Aus Angst vor den Kriegsfolgen haben Europas wichtigste Aktienmärkte am letzten Handelstag der Woche ihre deutlichen Vortagesverluste mehr als verdoppelt. Marktteilnehmer quittierten den anhaltenden Ukraine-Krieg mit massiven Verkäufen. Die Öl- und Rohstoffpreise hielten sich auf weiterhin hohem Niveau und befeuerten Rezessions- und Inflationsängste.
Der EuroStoxx 50 schloss mit einem Minus von 4,96 Prozent bei 3.556 Punkten. Daraus resultierte für den Leitindex der Eurozone ein Wochenverlust von mehr als zehn Prozent. Der französische Cac 40 büßte am Freitag 4,97 Prozent auf 6.062 Punkte ein. Der britische FTSE 100 gab um 3,48 Prozent auf 6.987 Punkte nach.
Kommt der große Crash?
„An den Märkten brennt es derzeit lichterloh“, konstatierte Marktanalyst Timo Emden von Emden Research. Viele Investoren stellten sich nun die Frage, ob aus der jüngsten Verlustserie ein Crash wird. „Für Anleger gilt derzeit nur das Prinzip Sicherheit und den weiteren Verlauf des geopolitischen Konflikts zu beobachten. Gerade über das Wochenende könnten neue Entwicklungen viele auf den falschen Fuß erwischen. Dass Fed-Chef Jerome Powell an seinen Plänen im Hinblick auf die Zinswende trotz des andauernden Krieges festhalten will, sorgt für eine zusätzliche Portion Unbehagen an den Märkten“, so Emden.
Gewinner und Verlierer bei Europa-Aktien
Alle Sektoren verzeichneten Verluste. Am stärksten verloren die Bankenwerte. Entsprechend waren die Papiere von Intesa Sanpaolo und von ING mit Kursabschlägen von jeweils über neun Prozent die Schlusslichter im EuroStoxx-50-Index.
Versorger stabilisierten sich unterdessen etwas nach den jüngsten starken Abgaben, auch wenn sie sich dem Abwärtssog nicht ganz entziehen konnten. Die Abhängigkeit von russischen Gasimporten sei geringer als befürchtet, schrieb Analyst Alberto Gandolfi von Goldman Sachs. Das Schwergewicht Iberdrola verlor lediglich 1,2 Prozent und war damit zweitbester Wert im EuroStoxx. Im Plus lag lediglich der Lebensmitteleinzelhändler Ahold Delhaize.
Gespräche mit Iran
Ein Brand auf dem Gelände des größten europäischen Atomkraftwerks in Saporischschja hatte die Verunsicherung an den Finanzmärkten heute nochmals angeheizt.

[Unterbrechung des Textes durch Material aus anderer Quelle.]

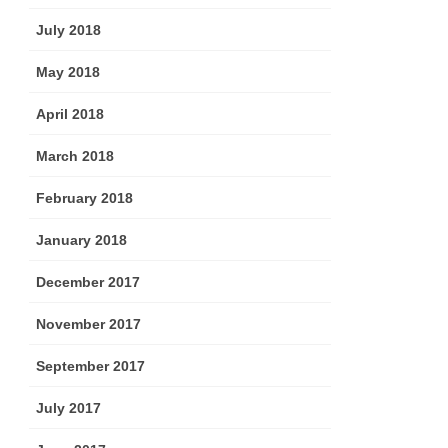
July 2018
May 2018
April 2018
March 2018
February 2018
January 2018
December 2017
November 2017
September 2017
July 2017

Unterdessen befinden sich die Atomgespräche mit dem Iran nach Einschätzung von Diplomaten in ihrer finalen Phase. „Wir sind nah dran“, schrieb die britische Verhandlungsführerin Stephanie Al-Qaq auf Twitter. Einige Verhandlungsparteien würden nun in ihre Hauptstädte zurückfliegen und seien bereit, gegebenenfalls bald wieder zu kommen. Das könne möglicherweise schon am Sonntag passieren, hieß es in diplomatischen Kreisen.

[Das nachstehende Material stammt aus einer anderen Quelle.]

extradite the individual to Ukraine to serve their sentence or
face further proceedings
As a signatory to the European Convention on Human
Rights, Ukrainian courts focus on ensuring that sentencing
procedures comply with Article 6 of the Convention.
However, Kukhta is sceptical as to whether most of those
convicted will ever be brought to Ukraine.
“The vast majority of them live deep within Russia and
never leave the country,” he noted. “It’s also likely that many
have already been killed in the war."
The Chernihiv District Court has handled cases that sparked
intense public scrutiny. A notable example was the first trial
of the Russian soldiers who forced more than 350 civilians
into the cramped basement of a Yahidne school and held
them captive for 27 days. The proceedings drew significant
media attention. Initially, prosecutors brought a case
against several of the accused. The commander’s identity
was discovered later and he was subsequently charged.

Sollten nicht mehr wie bisher hochrangige Beamte, sondern die Außenminister nach Wien kommen, gilt das als Signal für einen etwaigen Durchbruch. Jüngst hatte der EU-Chefverhandler Enrique Mora allerdings vor zu viel Optimismus gewarnt.
Seit Monaten vermitteln Diplomaten aus Deutschland, Frankreich, Großbritannien in Wien zwischen den USA und dem Iran, um den Atompakt von 2015 zu retten. Zu den Mediatoren gehören auch China und – trotz des Ukraine-Krieges – Russland. Der Lösungsentwurf sieht vor, US-Sanktionen gegen Teheran aufzuheben und im Gegenzug das iranische Atomprogramm wieder einzuschränken, um die Entwicklung von Nuklearwaffen zu verhindern.
Die USA waren seinerzeit unter Präsident Donald Trump aus dem Atompakt ausgestiegen und hatten bereits aufgehobene Sanktionen neuerlich verhängt. Im Gegenzug begann der Iran unter anderem, fast waffenfähiges Uran herzustellen.
Eine Einigung mit dem Iran könnte an den Aktienmärkten für Erleichterung sorgen, weil der Iran dann Öl liefern könnte. Das könnte den zuletzt stark gestiegenen Ölpreis fallen lassen – und würde somit für Entspannung am Energie-Markt sorgen und unter anderem bei etlichen Unternehmen die Kosten sinken lassen.